2) Beat the Bank, by Larry Bates
We featured the work of Larry Bates, retired capital markets executive and member of FAIR Canada's Board of Directors in our
March Newsletter. In a financial system traditionally dominated by the six big Canadian banks, these institutions - and by extension the entire Canadian financial industry - occupy a position of paternalistic authority that too many individual investors respect unquestioningly. The industry brilliantly capitalizes on the combination of poor understanding of fees, deep loyalty, and misplaced trust by charging Canadians the highest mutual fund fees in the world. Bay Street fees continue to quietly strip away 50 percent or more of the lifetime investment gains of millions of Canadians. That's right, 50 percent or more! There are three key elements to "Simply Successful Investing", educate yourself, take a long term view, and manage your costs carefully.
3) Why Penalize Millions of Canadian Investors?

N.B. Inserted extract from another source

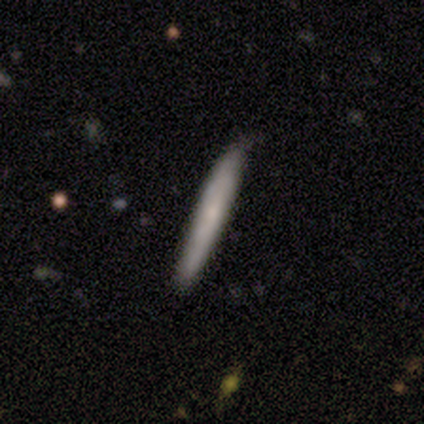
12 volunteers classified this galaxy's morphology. Overall: smooth (58%; featured or disk 33%). How rounded: cigar-shaped (100%). Merging: none (82%).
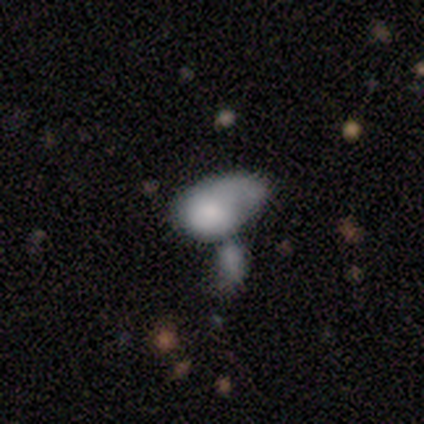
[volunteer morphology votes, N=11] This appears to be a smooth galaxy with no disk features (82%) that is in between round and cigar-shaped (78%). Merging: minor disturbance (45%, tied with merger).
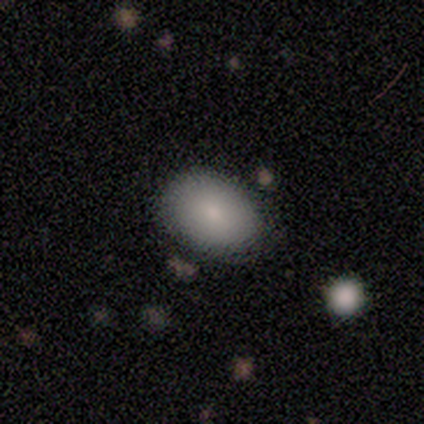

Not shying away from controversy when it sees unfairness for shareholders, FAIR Canada wrote on the policy reasons to support the use of deferred prosecution agreements in appropriate cases where a corporation with public shareholders is charged with responsibility for criminal misconduct committed by its executives or employees. Using SNC-Lavalin as an example, we argued that innocent shareholders of a corporation who have no knowledge, control or responsibility for managing the conduct of the corporations executives or employees can end up paying a disproportionate share of the costs when prosecutors refuse to negotiate a deferred prosecution agreement (DPA) with the corporation. A DPA could achieve all the same criminal penalties as can be imposed at trial and with significant savings of resources of the government.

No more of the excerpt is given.